The next year The Bird came back in May, and by this time Tigers fans were skeptical that they’d ever see Fidrych pitch a full season again. The Tigers were cautious with him this time, and he didn’t go beyond the sixth inning in any of his four starts. But he was ineffective, losing three games before he left his last start on May 22, 1979, with shoulder pain. He attempted yet another comeback in 1980, even pitching one last complete game in September, but on October 1 he made his final big league start, going five innings against the Blue Jays in the season’s final week.
Later, Fidrych tried to make a comeback with the Boston Red Sox, but never made it past the AAA level. It was with that organization that The Bird found out his rotator cuff was torn clean through. He had been pitching with that injury for years, probably since the ’77 season when he hurt his knee shagging flies and then altered his pitching motion. Surgery could repair the tear, but at that point Fidrych was done pursuing a baseball career and he returned to Massachusetts and his farm where he launched a trucking company.
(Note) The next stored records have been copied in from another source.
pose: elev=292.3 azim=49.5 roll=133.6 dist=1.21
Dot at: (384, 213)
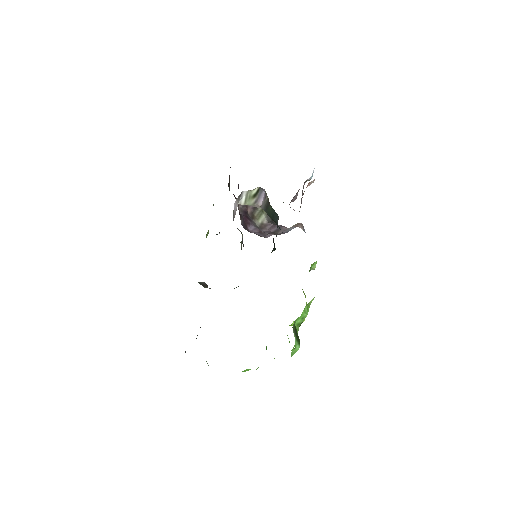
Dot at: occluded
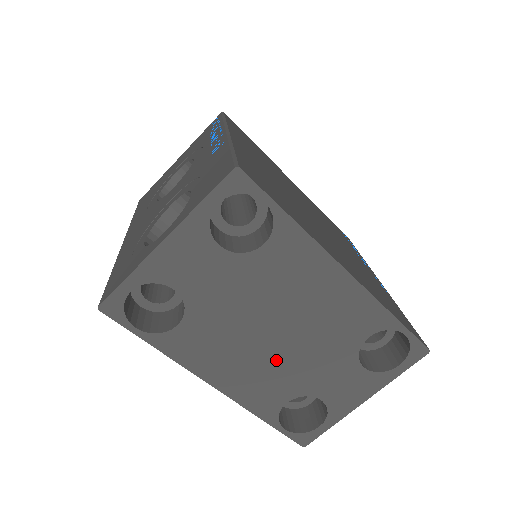
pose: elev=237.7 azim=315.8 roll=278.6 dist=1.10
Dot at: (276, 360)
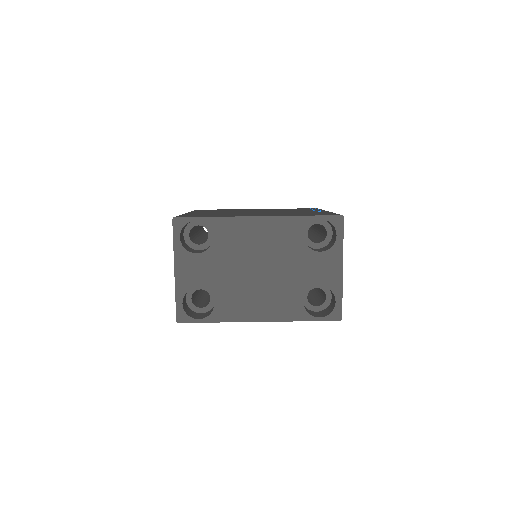
Dot at: (274, 284)
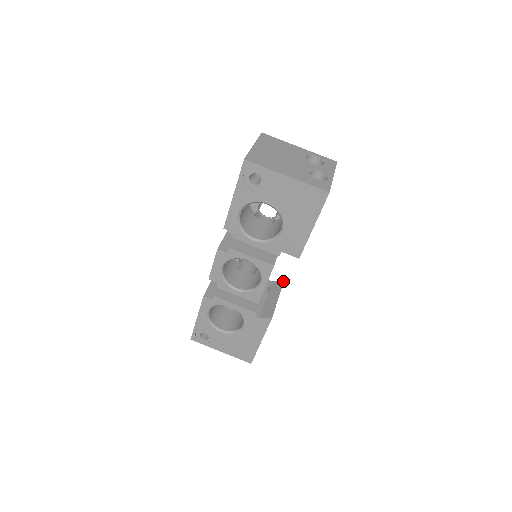
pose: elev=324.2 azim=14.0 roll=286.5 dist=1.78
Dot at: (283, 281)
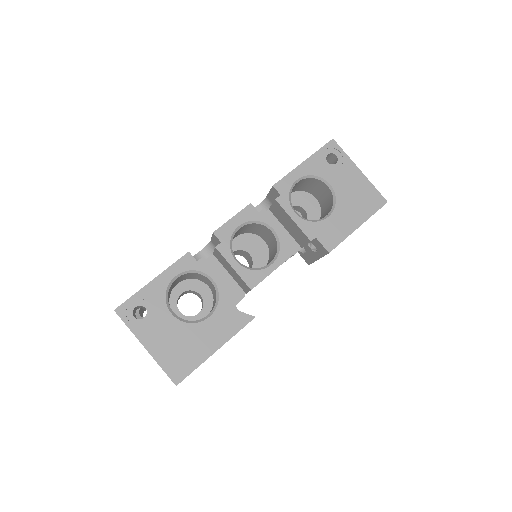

Should Fidrych or Rivera been shagging flies? Of course. It’s something that pitchers have been doing since the early days of the game when pitchers were still “ballplayers” who were expected to hit and catch pop flies. Back then, rosters were 15-20 guys and everyone pitched in, so to speak. Just because we’re in an era of specialization, it shouldn’t stop Rivera and others from being part of the club. Mo had been shagging glies for two decades without incident. It was a freak injury. How many other pitchers have you heard that have suffered an injury doing it? Not many, though now you’ve been reminded of one who happened to be one of the most popular players in the game 35 years ago when he was injured.